On 10 Apr 2012, at 15:27, Thomason, James wrote:

> Okay, good, I am getting somewhere. Hopefully I'm almost there.
> 
> I filtered out my call to get_all_DBLinks() to only look at the OntologyXref objects.
> 
> Comparing against thes tables:
> http://dev.gramene.org/Arabidopsis_thaliana/Transcript/Ontology/Table?db=core;g=AT3G52430;oid=1;r=3:19431371-19434403;t=AT3G52430.1
> 
> it looks like the OntologyXref objects directly give me the accession, term, and evidence codes. So next questions are -
> 
> 1) How do I get those go slim accessions? They don't appear to be  OntologyXref objects, and I'm assuming they're somehow related. Trying the various get_* methods didn't seem to yield the results I wanted.
> 
> 2) How can I get the URLs that the accessions link to? For the non-slim ones, I see that for my purposes I could just hardwire to Gramene, but I'd really rather populate it correctly.
> 
> 3) How do I group the accessions together? Again, that page has multiple tables - descendent of biological process, cellular component, etc.  Is it a matter of looking at each OntologyXref's get_all_masters() values and parsing together a tree from that?
> 
> Many thanks for the help and the patience. :-)
> 
> On Apr 10, 2012, at 2:52 AM, Andy Yates wrote:
> 
> Hi James,
> 
> If you are going to use the API to extract this information then you should look at the Bio::EnsEMBL::OntologyXref which extends DBEntry.

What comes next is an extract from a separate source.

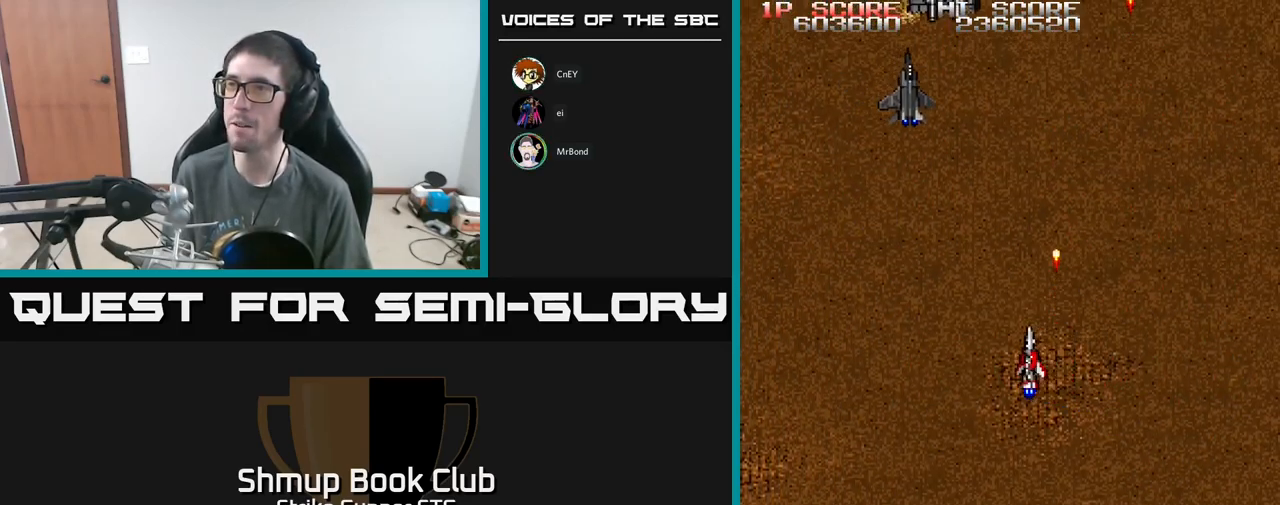
{"buttons": ["A", "DPAD_DOWN", "DPAD_RIGHT"], "left_stick": "center", "right_stick": "center", "events": [[233, "DPAD_LEFT", "up"], [233, "DPAD_RIGHT", "down"], [233, "DPAD_UP", "down"], [383, "DPAD_UP", "up"], [500, "DPAD_DOWN", "down"]]}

The API automatically creates these objects when it encounters an object_xref link which also has an entry in the ontology_xref table. As Jan said get_all_DBLinks() is the method to use and will return these OntologyXref objects.
> 
> All the best,
> 
> Andy
> 
> On 10 Apr 2012, at 00:08, "Thomason, James" <thomason at cshl.edu<mailto:thomason at cshl.edu>> wrote:
> 
> Well, that's progress, I guess. But what do I do with a Bio::EnsEMBL::DBEntry object?
> 
> Looking at them, they don't appear to contain any of the data in that ontology table. Do I need to hop to some additional objects? Nothing looks obvious to jump to next.
> 
> On Apr 9, 2012, at 5:15 PM, Jan Vogel wrote:
> 
> 
> Hi James,
> 
> check out the doxygen ensembl api doc:
> 
> http://uswest.ensembl.org/info/docs/Doxygen/core-api/classBio_1_1EnsEMBL_1_1Transcript.html#afbe0947fe458e2f2739f78852c292f7c
> 
> Bio::EnsEMBL::Transcript::get_all_DBLinks( )  is your friend - for Ensembl annotation on www.ensembl.org<http://www.ensembl.org>, this should return http://www.geneontology.org/GO.slims.shtml#whatIs annotations.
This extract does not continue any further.